Discussing Investments with Your Spouse
- Even if you may not see eye to eye when it comes to investing your savings, it’s a topic worth pursuing.
- Talk through your goals and intentions for the future to get a better sense of your funding needs.
- Take into account your tolerance for risk and the amount of time you have to invest.
Finding a strategy for two
A night on the town and you’re both hungry. Suppose you like Mexican food, and your spouse or partner likes French. You settle for Italian. Or you go for something entirely different. The important thing is you talk about it and mutually agree on where to dine.
You may even have different ideas about your investment objectives to begin with.
The same goes for your investment strategy. You’ll want to discuss how you’ll invest your hard-earned money to support your goals for the future. You may even have different ideas about your investment objectives to begin with.
A conversation that counts
Make it a priority to have this conversation with your spouse or partner. It’s a biggie – quite a bit more important, in fact, than where to eat today or which car to buy tomorrow. After all, it’s your financial future you’re investing in.
Before you put together an investment plan, you’ll want to discuss the financial goals behind it. This discussion – more likely a series of discussions or dinner dates – may even require a little homework at times.
Size up your goals and dreams
Start by talking about the events, family milestones, and dreams you both look forward to and agree on. What does your ideal future look like? What compromises, if any, would be acceptable to you both if your ideal scenario isn’t within reach?
Try to arrive at a ballpark estimate of how much your future will cost and how much you hope to save by various points in time – say, by age 55 and again by age 65. Here are some planning points to discuss in regard to your financial and investment outlook:
- Will college funding for children likely play into your pre-retirement investing years? To what level would you want to support their education? If it helps, look at college-cost projections for the future.
- Where do you see yourselves living in retirement? Do you hope to maintain your current lifestyle?
- What do you see yourself doing 10, 20, and 30 years down the road?
- What do you most want to do that you haven’t done yet? What else?
- How much of an estate or legacy do you hope to leave loved ones?
With answers to these and other questions in the open with your spouse or partner, you’re on your way to aligning your financial needs and goals with a viable investment strategy. Once you’ve talked through your goals and intentions for the future, you’ll be more prepared to direct your attention to other investment considerations like risk and Father Time.
Factor in risk
Finding the right risk level for your circumstances will help you preserve your hard-earned money and assets. Risk tolerance, the amount of risk you’re willing to assume in return for potentially higher returns, plays a part in every investment strategy.
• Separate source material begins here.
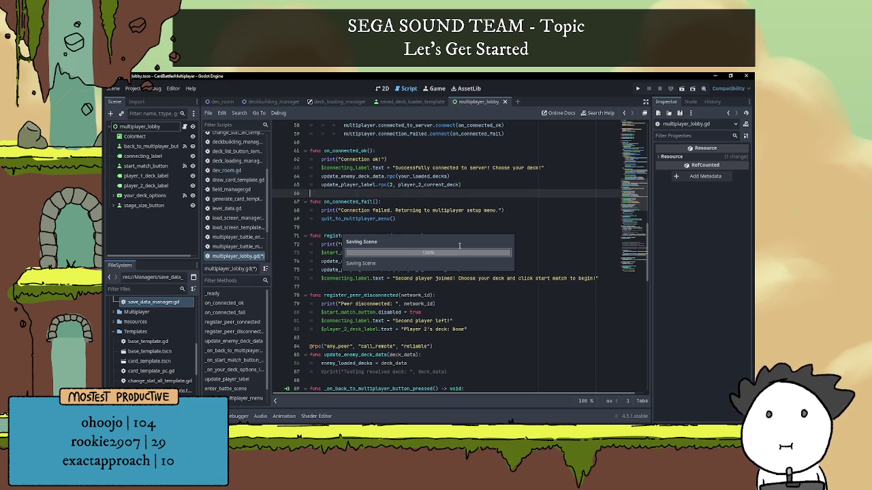
scroll(445, 246, down, 3)
drag(447, 269, 308, 270)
Is one of you cautious and careful, perhaps more inclined to favor conservative investments? Maybe you’re a bold and brazen risk-taker who’d prefer a more aggressive outlook toward investment earnings? Or are you somewhere in between?
Is time on your side?
Time is also of the essence for investors.
Time is also of the essence for investors. The amount of time you have to let your portfolio work in the markets – also known as your investment horizon – will help you or your investment professional choose investments appropriate for your needs and circumstances.
Generally the more time you have, the greater your ability to take on additional risk in exchange for higher growth potential or to recover from any losses along the way. Less time in the markets means you’ll want to play it safer the whole way through.
Meeting of the minds
Even if you’ve made it this far and have the same end goals in mind, you may still find it necessary to compromise now and again. You may find yourselves on opposite sides of the risk-tolerance spectrum, for instance, or at odds over the particular types of securities or funds to include in your portfolio.
But it’s worth whatever time and effort it takes to get to yes.
Just do it
With or without our help, don’t overlook this discussion with your spouse or partner. Doing so could significantly enhance your financial landscape on the road ahead.
- Set a date to sit down and look at your finances together.
- Look at your latest budget together.
- Write down your goals for several key points in the future.